I raised an eyebrow at him, perfectly happy for the change of topic and putting our entire, bizarre conversation into the deep, dark corner of my brain I often put things that disturbed me.
"You got a pen?" I quipped.
"There should be one around here somewhere," he glanced around, "I thought I saw one of the nurses leave one..."
I reached over to loot around in his bedside table. I was doped up, but that didn't mean I wanted to move around unnecessarily. I wanted to avoid the pain that I felt earlier as much as possible, and I didn't want to let Quatre know just how bad my injury really was. I was lucky and found a pack of markers.
"Someone's kid must have left those there," Quatre remarked and then shot me a questioning look when I very deliberately pulled a dark blue one from the pack instead of a black one.
"I read in a book once that blue is the most soothing color," I teased, "and that's why they use blue a lot in hospitals and stuff. Maybe if your cast has blue on it, it'll heal faster."
He rolled his eyes at me.
"You're hilarious," he said dryly.
"I wonder why people started doing this," I muttered as I wrote on his cast, "It's kind of morbid, isn't it? Getting people that care about you to write their names on a wounded limb?"
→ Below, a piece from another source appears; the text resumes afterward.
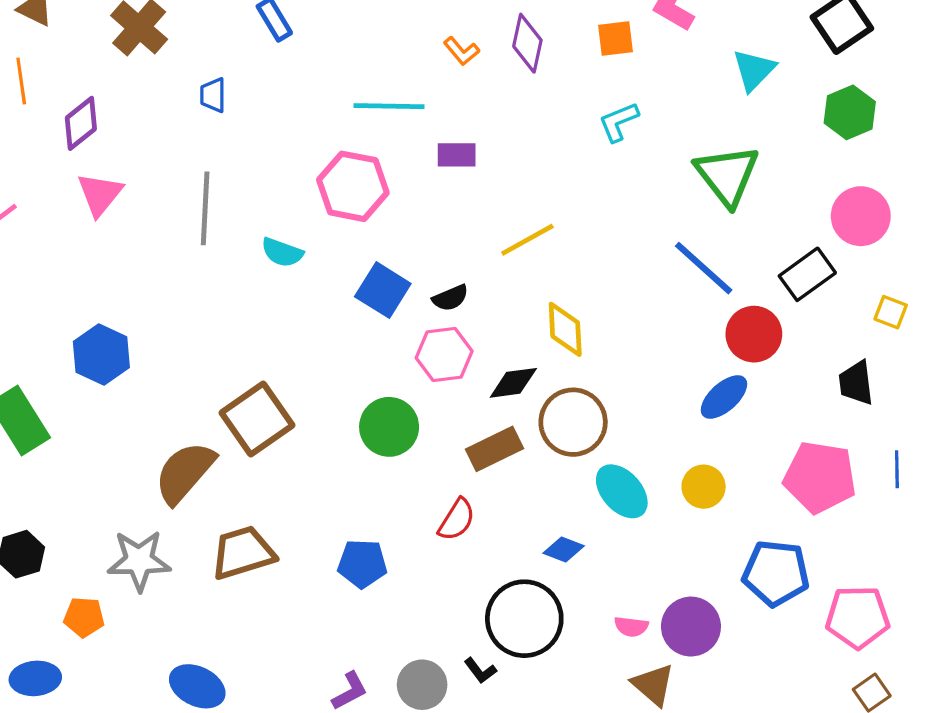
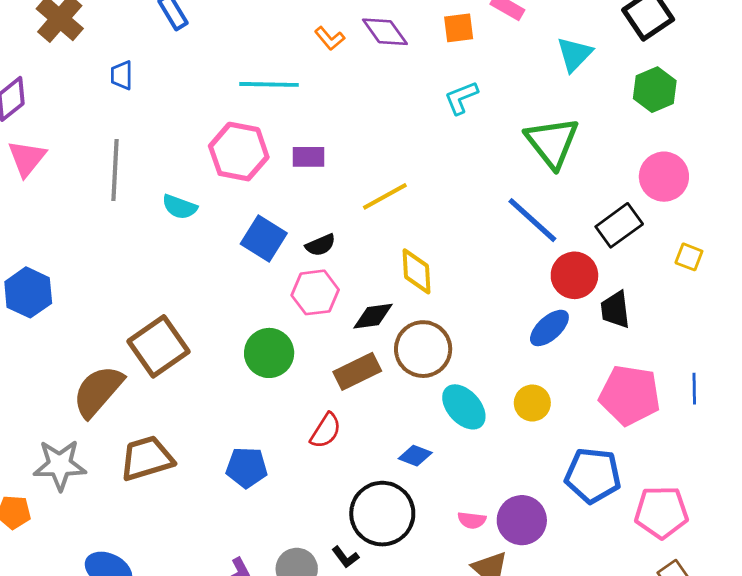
purple diamond: (527, 43) -> (385, 32), turned -48
purple rectangle: (457, 155) -> (309, 157), moved
black trapezoid: (856, 383) -> (615, 310), moved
"I imagine," Quatre remarked as he read what I was writing with an affectionate smile, "that it makes the person feel better. They can look at the thing that's hurting them and see how much people care about them. The more names that are on the cast, the more they're loved. It must be nice to have a cast so full of names, you wouldn't even be able to tell what color the plaster was, but it would be really terrible if, by the time the cast comes off, you didn't have any names at all."
I didn't like how sad my best friend sounded when he said that, but there was a soft light to his eyes when he finished reading what I wrote, so I hoped my name at least wouldn't make him feel bad when he looked at his broken arm.